In Deutschland gerade erst am start

Ein Blick aufs große Ganze: Das 2014 gegründete Unternehmen will das landwirtschaftliche System umkrempeln. Der Ansatz: Landwirte sollen nicht mehr möglichst viel Ware möglichst kostengünstig produzieren. Sie sollen qualitativ hochwertigere Lebensmittel auf besonders nachhaltige (regenerative) Weise produzieren und für diesen Mehrwert entlohnt werden.

In Amerika ist das System schon angelaufen: Landwirte kaufen bei Indigo mikrobielle Saatgutbeizen und Bodenhilfsstoffe. Sie stellen um auf die regenerative Bewirtschaftung ihrer Flächen: Pflug weglassen, Untersaaten und Zwischenfrüchte einplanen, Fruchtfolge variieren und mineralische Dünge- und synthetische Pflanzenschutzmittel reduzieren. Das soll das Bodenleben verbessern. Kohlenstoff wird im Boden gebunden. Dafür werden die Landwirte über Zertifikate entlohnt.

Über digitale Datenerfassung via Drohne oder Satellit sammelt Indigo Daten zum Vegetationsverlauf, um den Erfolg oder Misserfolg von Maßnahmen zu bewerten. Mithilfe der Daten kann Indigo Abnehmern auf Unternehmensseite nachweisen, dass eine Kultur wirklich regenerativ angebaut wurde. Das soll wiederum die höheren Preise rechtfertigen, die den Bauern gezahlt werden sollen. Gehandelt wird auf dem „Indigo Marketplace“. Erzeuger vertreiben dort ihr auf oben genannte Weise angebautes Getreide an Unternehmen oder verkaufen es direkt an Indigo.

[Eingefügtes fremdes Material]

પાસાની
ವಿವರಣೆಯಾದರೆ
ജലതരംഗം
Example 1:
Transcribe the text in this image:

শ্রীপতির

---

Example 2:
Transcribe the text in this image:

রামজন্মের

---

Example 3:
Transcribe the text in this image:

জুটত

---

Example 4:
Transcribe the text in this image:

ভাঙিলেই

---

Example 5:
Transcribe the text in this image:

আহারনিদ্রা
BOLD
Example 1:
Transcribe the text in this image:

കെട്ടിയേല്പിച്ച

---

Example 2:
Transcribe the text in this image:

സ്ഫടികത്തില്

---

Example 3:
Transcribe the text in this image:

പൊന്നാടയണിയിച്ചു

In Deutschland steht das Unternehmen noch am Anfang. Hier bereiten die beiden Produktberater Dr. Wolfgang Benz und Johann Hempel buchstäblich den deutschen Boden für ihren Arbeitgeber aus den USA. In Nordamerika hat Indigo den Begriff „Regenerative Landwirtschaft“ in die Breite getragen und über 1 Mrd. US-Dollar Wagniskapital eingesammelt. Hierzulande ist das typisch amerikanische „think big“-Versprechen erst eine Vision. Aber ein frühzeitiger Blick auf das Geschäftsmodell lohnt sich. Es wäre nicht das erste Mal, dass eine amerikanische Plattform Märkte umkrempelt, bevor wir in Deutschland „Antrag auf Unternehmensgründung“ sagen können.

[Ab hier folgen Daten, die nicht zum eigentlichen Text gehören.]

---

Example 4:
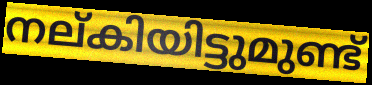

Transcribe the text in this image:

നല്കിയിട്ടുമുണ്ട്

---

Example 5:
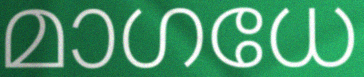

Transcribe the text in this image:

Bakterien als Bodenhilfsstoffe

„Es ist tatsächlich die Vision, die heraussticht“, sagt Vertriebler Johann Hempel. „Die Mitarbeiter vereint die Mission, einen ganzheitlichen Ansatz zu etablieren, der nicht nur kleine Schrauben dreht, sondern ein neues Business schafft.“

Den Anfang macht das Berater-Duo in Deutschland mit dem Verkauf von biologischen Bodenhilfsstoffen und Pflanzenstärkungsmitteln. „Lebende Bakterien“, sagt Johann Hempel. Sie sollen dazu beitragen, dass Kulturen auch ohne oder zumindest mit weniger konventionellen Maßnahmen stabile Erträge bringen. „In Deutschland laufen Versuche an 22 Standorten auf rund 1200 ha“, informiert Dr. Wolfgang Benz. Derzeit sind zwei Produkte in Deutschland auf dem Markt: eins mit stickstoffbindenden Bakterien und eins, das Phosphor und Kalium mobilisierende Bakterien enthält. „Mit ihnen spart der Landwirt 30 bis 60 kg Stickstoff bzw. Kalium und Phosphor pro Saison und Hektar ein und erzielt trotzdem stabile Erträge“, sagt Johann Hempel. Dank der Einsparungen beim Mineraldünger und durch den geringeren Kraftstoffbedarf bei weniger Arbeitsgängen soll das Konzept wirtschaftlich interessant sein.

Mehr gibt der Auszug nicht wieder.